(Requirement) Retype the passage from the personal essay on immigrating 25 years ago, beginning at the words "Landing at Dulles" and stopping after "on that anniversary.".

(Page excerpt)
“My attic is full of bones and full of hopeless young emotions that just won’t grow up”
Completely blanking on the English word for milk and panicking on the plane.
Landing at Dulles International Airport.
The Fresh Prince of Bel Air playing on the TV when I walked into my cousin’s house.
These are the only three distinct memories I have from December 18, 1995. It was probably just a normal winter day for most people in the Northern Hemisphere, but for me, it was the day my life changed. I wrote more about that day in this post.
It’s been 25 years since my family left our home to become immigrants in a foreign land. This is the first time that I’m home on that anniversary.
There have been a lot of feelings.
But I’ve been thinking about my life as I’ve worked on taking back my narrative and healing my wounds. This year has been pivotal for my mental health, for my relationships, and for my identity.

(Listed records)
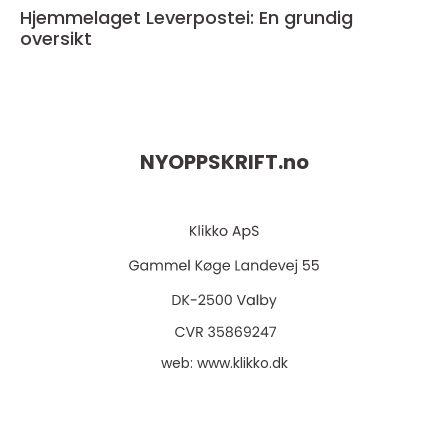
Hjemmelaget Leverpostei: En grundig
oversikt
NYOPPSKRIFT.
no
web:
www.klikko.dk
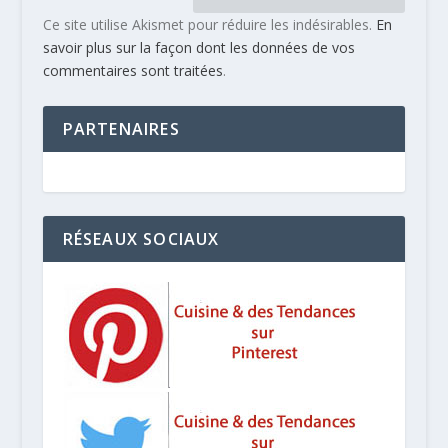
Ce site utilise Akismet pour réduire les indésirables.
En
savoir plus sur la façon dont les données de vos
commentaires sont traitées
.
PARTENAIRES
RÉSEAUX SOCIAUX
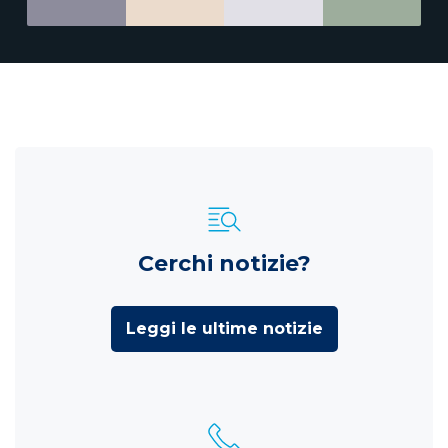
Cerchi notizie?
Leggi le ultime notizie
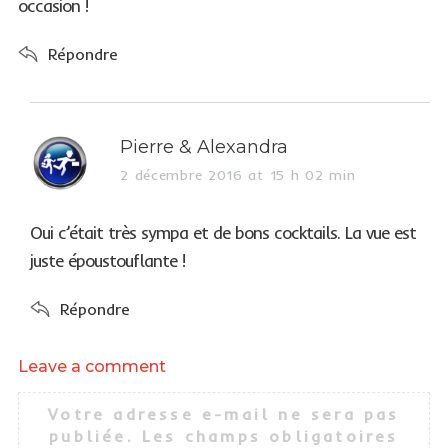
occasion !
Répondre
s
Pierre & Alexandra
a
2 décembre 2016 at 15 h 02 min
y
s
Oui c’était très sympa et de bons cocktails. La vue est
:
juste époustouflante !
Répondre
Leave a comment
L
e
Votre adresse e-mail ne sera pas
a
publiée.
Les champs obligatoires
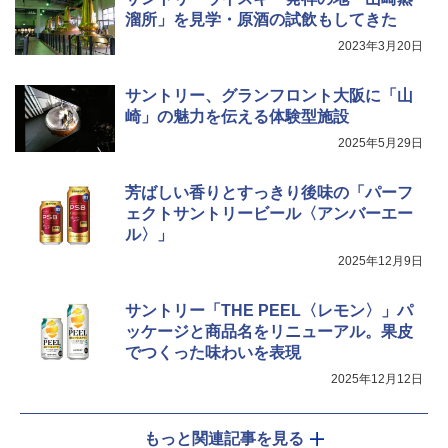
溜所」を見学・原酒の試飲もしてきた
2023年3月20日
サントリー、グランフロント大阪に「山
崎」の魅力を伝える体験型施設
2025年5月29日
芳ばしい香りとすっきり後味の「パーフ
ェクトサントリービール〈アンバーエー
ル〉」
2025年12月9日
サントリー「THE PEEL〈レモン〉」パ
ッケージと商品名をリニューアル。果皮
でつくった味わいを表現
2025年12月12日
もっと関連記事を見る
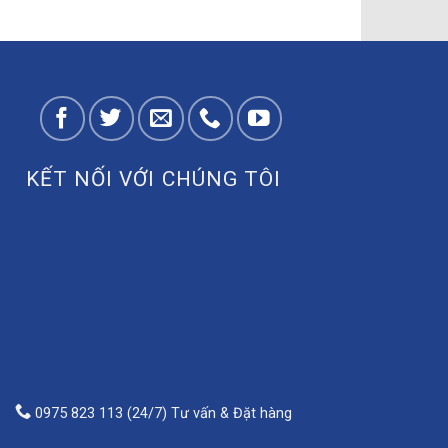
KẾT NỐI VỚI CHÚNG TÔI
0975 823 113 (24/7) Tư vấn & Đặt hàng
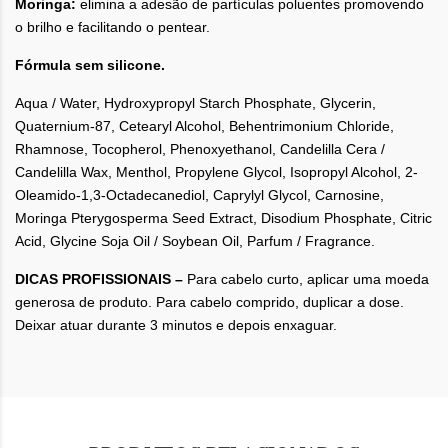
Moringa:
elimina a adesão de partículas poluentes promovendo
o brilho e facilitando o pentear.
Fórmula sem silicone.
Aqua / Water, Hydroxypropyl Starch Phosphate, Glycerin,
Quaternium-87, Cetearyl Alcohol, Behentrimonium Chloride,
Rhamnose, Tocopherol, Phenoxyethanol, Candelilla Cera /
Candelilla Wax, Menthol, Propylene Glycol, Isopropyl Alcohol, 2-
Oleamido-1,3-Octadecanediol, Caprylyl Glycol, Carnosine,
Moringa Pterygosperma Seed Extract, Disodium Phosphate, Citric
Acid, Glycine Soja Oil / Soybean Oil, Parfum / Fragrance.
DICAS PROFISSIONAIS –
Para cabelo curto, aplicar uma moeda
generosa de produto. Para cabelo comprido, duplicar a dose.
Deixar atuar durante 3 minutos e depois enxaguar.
* * *
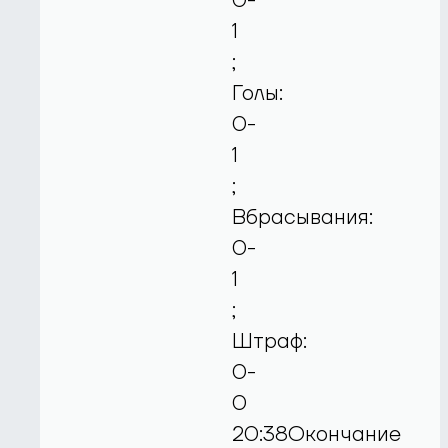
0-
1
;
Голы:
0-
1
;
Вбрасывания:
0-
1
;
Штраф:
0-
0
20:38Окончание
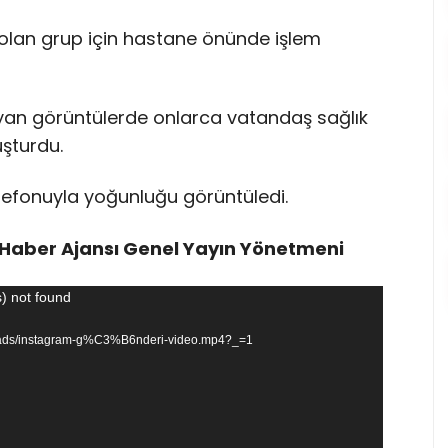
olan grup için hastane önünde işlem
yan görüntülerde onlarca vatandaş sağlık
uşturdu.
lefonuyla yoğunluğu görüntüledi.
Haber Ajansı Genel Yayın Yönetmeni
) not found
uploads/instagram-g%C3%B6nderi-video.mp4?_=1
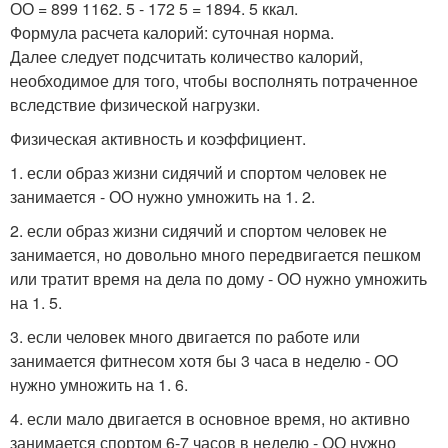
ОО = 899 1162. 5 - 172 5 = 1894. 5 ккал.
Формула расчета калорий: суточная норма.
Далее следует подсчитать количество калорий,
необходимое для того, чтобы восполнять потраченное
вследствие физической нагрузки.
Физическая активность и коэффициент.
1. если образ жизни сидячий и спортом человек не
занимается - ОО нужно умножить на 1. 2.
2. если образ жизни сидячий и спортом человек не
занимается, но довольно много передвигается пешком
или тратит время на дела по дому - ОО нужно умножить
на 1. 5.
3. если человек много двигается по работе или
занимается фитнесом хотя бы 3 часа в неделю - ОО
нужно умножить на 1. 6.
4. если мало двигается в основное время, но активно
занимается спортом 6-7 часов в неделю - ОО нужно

(Exercise result)
Landing at Dulles International Airport.
The Fresh Prince of Bel Air playing on the TV when I walked into my cousin’s house.
These are the only three distinct memories I have from December 18, 1995. It was probably just a normal winter day for most people in the Northern Hemisphere, but for me, it was the day my life changed. I wrote more about that day in this post.
It’s been 25 years since my family left our home to become immigrants in a foreign land. This is the first time that I’m home on that anniversary.